Friday, July 24, 2009

CCTV cameras in school lavatories

There has been a row this week over the decision of a school in Norwich to install CCTV cameras to monitor the sink area in the lavatories.

The Times reported that:
Shami Chakrabarti, the director of the human rights organisation Liberty, said that the measure would serve only to prepare children for a lifetime of intrusive surveillance.
I reported similar concerns in 2007 over a school that was taking children's fingerprints. The headmaster defended the practice on the grounds that it was "preparing pupils for a world in which terrorism was rife, and their privacy would be further invaded".

The defence offered by the head in Norwich is equally striking. Len Holman, the head of Angel Road Junior School, said that pupils had requested the cameras.

At one time the fact that an idea had been put forward by children would have been a reason for adults to reconsider it. Now it is taken as a knock-down argument in its favour. Odd.

6 comments:

Stephen Bigger said...

Not odd when you understand that school toilets are a site of major bullying. I know of children who would not go to the toilet in school time and caused themselves pain and damage. I can understand children wanting to eliminate hidden corners when faced with violent and sadistic fellow school children.

Anonymous said...

Even taking into consideration the children's immaturity and the possibility that some of them are merely larking about, I'd still rather encourage them to speak for themselves than let them be represented by La Chakrabarti, whom they don't know and didn't vote for.
Then again, nobody ever has voted for her, and the organisation she represents has only a few thousand members (at most). Questionably liberal, certainly not democratic, but mysteriously well-connected.

Jonathan Calder said...

Hello Stephen

My point is that treating children's views as a conclusive argument is remarkably odd when you consider the rest of human history.

However much you approve of this, you have to admit it constitutes a remarkable break with the past.

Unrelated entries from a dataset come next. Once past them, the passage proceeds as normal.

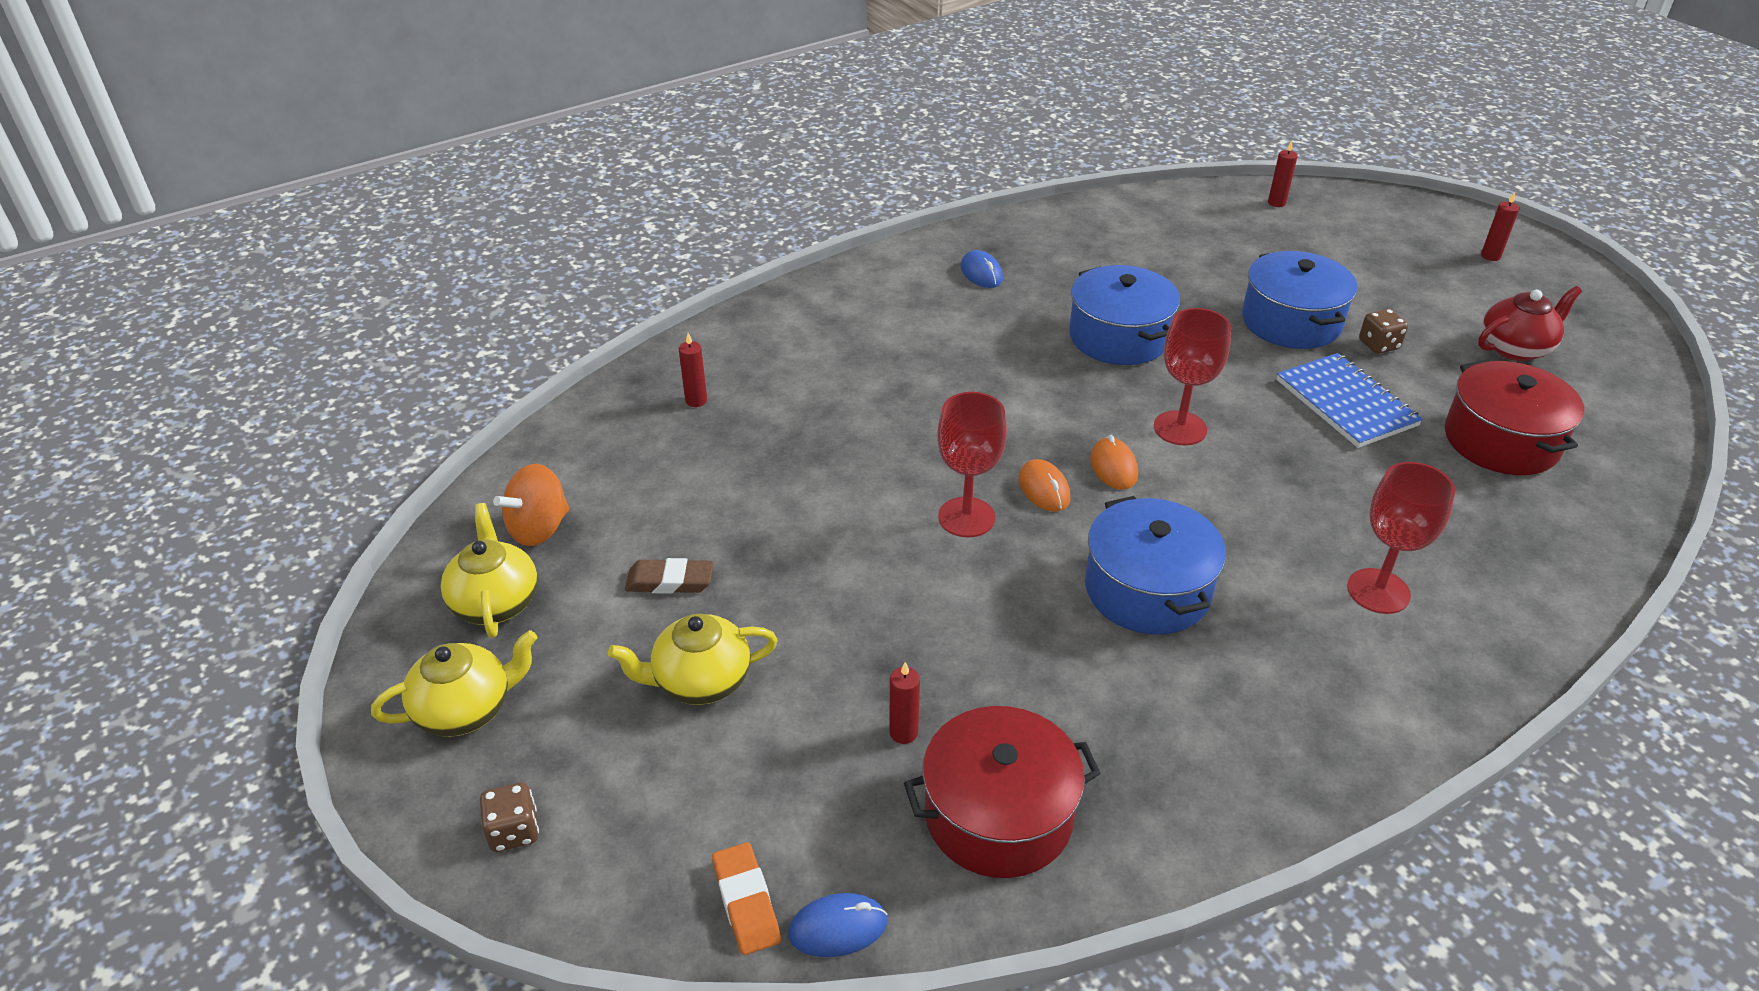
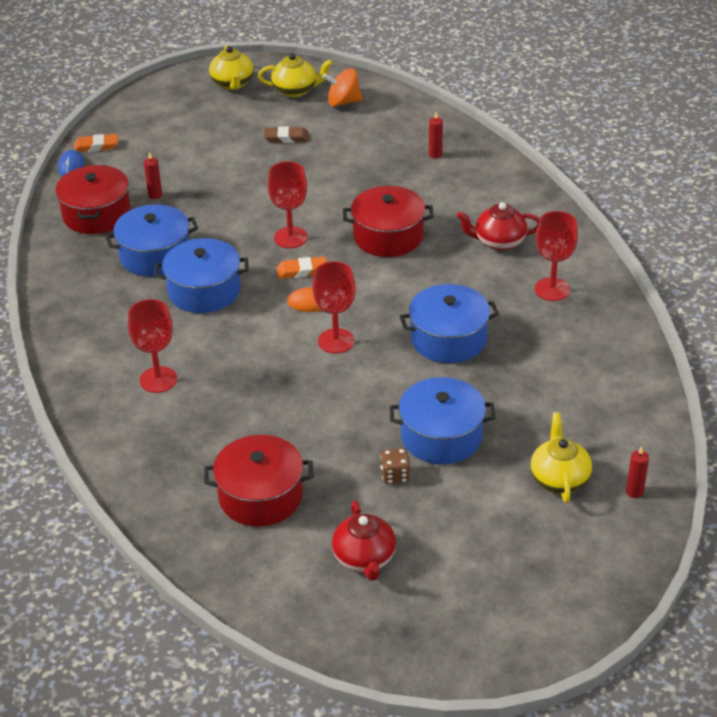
camera: 105 degrees right, 0 degrees up
brown dice [480,782,539,852] -> none
orange spinning top [493,464,570,546] -> orange spinning top turned 60 degrees counterclockwise [322,68,363,107]
yellow teapot [608,614,778,705] -> yellow teapot moved to [531,412,592,503]
brown eraser [625,558,714,594] -> brown eraser turned 75 degrees clockwise [264,126,309,143]
blue mouse [961,250,1003,288] -> red goblet [535,211,578,301]
orange mouse [1019,459,1070,512] -> orange eraser [277,256,327,279]
blue notebook [1276,353,1423,448] -> none
red candle [1481,192,1520,261] -> none
none -> blue pot [105,204,198,277]
none -> red pot [343,186,434,257]
none -> red teapot [456,202,540,251]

And is CCTV the only possible means of supervision anyway?

Stephen Bigger said...

Hi Jonathan, I am not an advocate of CCTV as a cure of all ills. But listening to children's serious opinions is much higher up the educational agenda than it used to be. Some children can be malicious and make false accusations, so this is no easy task.
On supervision of toilets in school, I have done my ten year stint as a secondary school teacher. Nowadays I would be a bit more worried of being accused of molestation. And I hope you are not suggesting sitting a teacher in the toilets for 8 hours a day?? Because occasional visits are no good. Of course, changing bullying behaviour is essential but how do you do that?

Anonymous said...

The Vale of Catmose School here in Oakham has had a CCTV camera in it toilet for a long time. it is shared by the Catmose Gallery one opf the strangest toilets I have seen all the cubicals run down one wall the caretakers office is ro the left and hand washing is in the middle and the whole area is a corridor

http://www.flickr.com/photos/martinbrookes/3636981061/in/photostream/

Anonymous said...

i forgot to point out in the photgraph the CCTV camera is up in the top left hand window.

Council run community theatre in Stamford also has CCTv in its toilets.

http://www.flickr.com/photos/martinbrookes/3637834883/


the only other place I have seen CCtV is in London public toilets they often have a nonitor so you can wave!